Where the listing below has a line with "purple onion diced", write out exactly that line and every line after it, stopping after the line with "Pro pit master".

···

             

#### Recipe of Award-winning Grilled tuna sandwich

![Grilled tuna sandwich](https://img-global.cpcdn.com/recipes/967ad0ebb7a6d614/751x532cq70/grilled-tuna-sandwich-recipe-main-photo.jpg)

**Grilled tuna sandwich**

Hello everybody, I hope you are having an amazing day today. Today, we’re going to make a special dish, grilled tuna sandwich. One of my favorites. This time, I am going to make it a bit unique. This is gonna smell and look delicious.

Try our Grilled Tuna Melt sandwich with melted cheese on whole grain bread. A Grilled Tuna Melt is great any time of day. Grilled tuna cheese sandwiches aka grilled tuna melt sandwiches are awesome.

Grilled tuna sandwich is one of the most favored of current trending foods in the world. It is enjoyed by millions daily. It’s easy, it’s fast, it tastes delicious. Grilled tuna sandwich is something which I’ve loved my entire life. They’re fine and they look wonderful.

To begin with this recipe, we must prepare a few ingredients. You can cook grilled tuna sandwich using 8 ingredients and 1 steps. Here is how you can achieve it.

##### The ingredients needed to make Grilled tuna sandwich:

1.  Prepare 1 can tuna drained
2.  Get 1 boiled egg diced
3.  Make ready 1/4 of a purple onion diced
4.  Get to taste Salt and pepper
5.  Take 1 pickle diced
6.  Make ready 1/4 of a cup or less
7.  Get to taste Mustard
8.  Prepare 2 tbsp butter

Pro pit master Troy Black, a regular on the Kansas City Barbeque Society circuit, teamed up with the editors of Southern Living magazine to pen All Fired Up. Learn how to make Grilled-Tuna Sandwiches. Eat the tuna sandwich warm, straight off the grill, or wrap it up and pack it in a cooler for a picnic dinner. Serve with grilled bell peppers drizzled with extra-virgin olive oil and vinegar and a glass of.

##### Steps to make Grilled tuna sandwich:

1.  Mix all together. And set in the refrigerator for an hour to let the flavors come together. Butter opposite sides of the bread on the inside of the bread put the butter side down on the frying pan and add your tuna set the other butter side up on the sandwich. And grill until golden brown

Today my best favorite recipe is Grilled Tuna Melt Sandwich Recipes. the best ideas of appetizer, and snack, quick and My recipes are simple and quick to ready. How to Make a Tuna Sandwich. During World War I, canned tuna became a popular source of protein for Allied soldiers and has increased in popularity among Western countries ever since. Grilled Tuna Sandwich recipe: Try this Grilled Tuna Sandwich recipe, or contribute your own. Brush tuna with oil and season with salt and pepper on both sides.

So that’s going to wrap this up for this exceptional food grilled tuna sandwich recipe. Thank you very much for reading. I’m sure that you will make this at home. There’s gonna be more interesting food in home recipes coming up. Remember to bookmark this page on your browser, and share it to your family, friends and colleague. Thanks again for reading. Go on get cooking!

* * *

···

* _SOLUTION BELOW_
3.  Make ready 1/4 of a purple onion diced
4.  Get to taste Salt and pepper
5.  Take 1 pickle diced
6.  Make ready 1/4 of a cup or less
7.  Get to taste Mustard
8.  Prepare 2 tbsp butter

Pro pit master Troy Black, a regular on the Kansas City Barbeque Society circuit, teamed up with the editors of Southern Living magazine to pen All Fired Up. Learn how to make Grilled-Tuna Sandwiches. Eat the tuna sandwich warm, straight off the grill, or wrap it up and pack it in a cooler for a picnic dinner. Serve with grilled bell peppers drizzled with extra-virgin olive oil and vinegar and a glass of.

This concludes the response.